Skip to content

Data Contracts

Understand Wurzel's type-safe data exchange system that ensures data integrity and enables seamless communication between pipeline steps.

Overview

Wurzel implements a type-safe pipeline system where data flows between processing steps through strictly defined Data Contracts. These contracts ensure data integrity, enable automatic validation, and provide clear interfaces between pipeline components.

Key Benefits

  • Type Safety: Compile-time and runtime validation
  • Modularity: Interchangeable steps with clear interfaces
  • Persistence: Automatic serialization between steps
  • Scalability: Efficient DataFrame-based bulk processing

Data Contract Fundamentals

The DataModel Interface

Contracts implement DataModel: save_to_path and load_from_path for persistence between steps.

from abc import ABC, abstractmethod
from pathlib import Path
from typing import Any, Self, TypeVar

T = TypeVar("T", bound="DataModel")


class DataModel(ABC):
    @classmethod
    @abstractmethod
    def save_to_path(cls, path: Path, obj: Self | list[Self]) -> Path: ...

    @classmethod
    @abstractmethod
    def load_from_path(cls, path: Path, *args: Any) -> Self: ...

This ensures all data types can be:

  • Persisted to disk between pipeline steps
  • Loaded automatically by the next step
  • Validated for type correctness

Supported Base Data Types

Wurzel provides two concrete implementations of the DataModel interface:

PydanticModel

For structured objects; inherits JSON save/load from the base. Custom override only if you need different behavior:

import json
from pathlib import Path

from wurzel.datacontract import PydanticModel


class DocumentMetadata(PydanticModel):
    title: str
    author: str
    created_date: str
    tags: list[str] = []

    @classmethod
    def save_to_path(
        cls, path: Path, obj: "DocumentMetadata | list[DocumentMetadata]"
    ) -> Path:
        path = path.with_suffix(".json")
        single = [obj] if isinstance(obj, cls) else obj
        path.write_text(json.dumps([m.model_dump() for m in single], indent=2))

···

:: Exercise 1 ::
Quote the Data Contracts text word for word, starting with "Key Benefits" and going on through "persistence between steps.".
:: Exercise 2 ::
In the Data Contracts text, which two methods does the DataModel interface define?
:: Exercise 3 ::
Carry on the Data Contracts text from the point where it stops.

[Collected data]

···

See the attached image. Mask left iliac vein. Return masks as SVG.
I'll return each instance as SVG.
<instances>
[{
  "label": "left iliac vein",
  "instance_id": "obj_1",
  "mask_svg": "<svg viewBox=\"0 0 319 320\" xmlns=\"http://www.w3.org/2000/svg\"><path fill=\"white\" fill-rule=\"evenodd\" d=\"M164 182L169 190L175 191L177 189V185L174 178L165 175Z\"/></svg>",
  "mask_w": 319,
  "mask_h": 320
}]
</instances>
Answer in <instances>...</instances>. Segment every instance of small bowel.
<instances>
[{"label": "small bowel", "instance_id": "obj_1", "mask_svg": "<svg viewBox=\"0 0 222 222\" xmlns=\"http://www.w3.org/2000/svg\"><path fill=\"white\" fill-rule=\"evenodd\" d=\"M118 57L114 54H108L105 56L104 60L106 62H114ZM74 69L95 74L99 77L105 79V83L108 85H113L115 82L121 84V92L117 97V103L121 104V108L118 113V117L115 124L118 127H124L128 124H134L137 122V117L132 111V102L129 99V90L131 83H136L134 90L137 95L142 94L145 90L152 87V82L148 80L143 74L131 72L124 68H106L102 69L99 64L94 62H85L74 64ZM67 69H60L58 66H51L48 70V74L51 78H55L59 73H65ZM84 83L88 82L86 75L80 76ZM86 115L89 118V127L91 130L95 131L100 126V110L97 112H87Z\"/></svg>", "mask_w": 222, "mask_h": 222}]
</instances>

···

:: Exercise answer 1 ::
Key Benefits

  • Type Safety: Compile-time and runtime validation
  • Modularity: Interchangeable steps with clear interfaces
  • Persistence: Automatic serialization between steps
  • Scalability: Efficient DataFrame-based bulk processing

Data Contract Fundamentals

The DataModel Interface

Contracts implement DataModel: save_to_path and load_from_path for persistence between steps.

:: Exercise answer 2 ::
save_to_path and load_from_path.

:: Exercise answer 3 ::
        return path

    @classmethod
    def load_from_path(
        cls, path: Path, model_type: type["DocumentMetadata"]
    ) -> "DocumentMetadata":
        data = json.loads(path.read_text())
        if isinstance(data, list):
            data = data[0]
        return cls(**data)

Features:

  • Serialization: JSON format (.json files)
  • Use cases: Individual documents, metadata, configuration objects
  • Validation: Automatic Pydantic validation

DataFrame (Pandera)

For bulk data, use Pandera schema models like EmbeddingResult:

import pandas as pd

from wurzel.steps.data import EmbeddingResult

df = pd.DataFrame(
    {
        "text": ["doc1"],
        "url": ["file:///doc1.md"],
        "vector": [[0.1, 0.2]],
        "keywords": [""],
        "embedding_input_text": ["doc1"],
        "metadata": [{}],
    }
)
typed_df = EmbeddingResult(df)

Features:

  • Serialization: Parquet format (.parquet files)
  • Use cases: Large datasets, tabular data, bulk processing
  • Performance: Optimized for high-volume data operations

Built-in Data Contracts

MarkdownDataContract

Primary contract for document pipelines. Fields: md, url, keywords, metadata.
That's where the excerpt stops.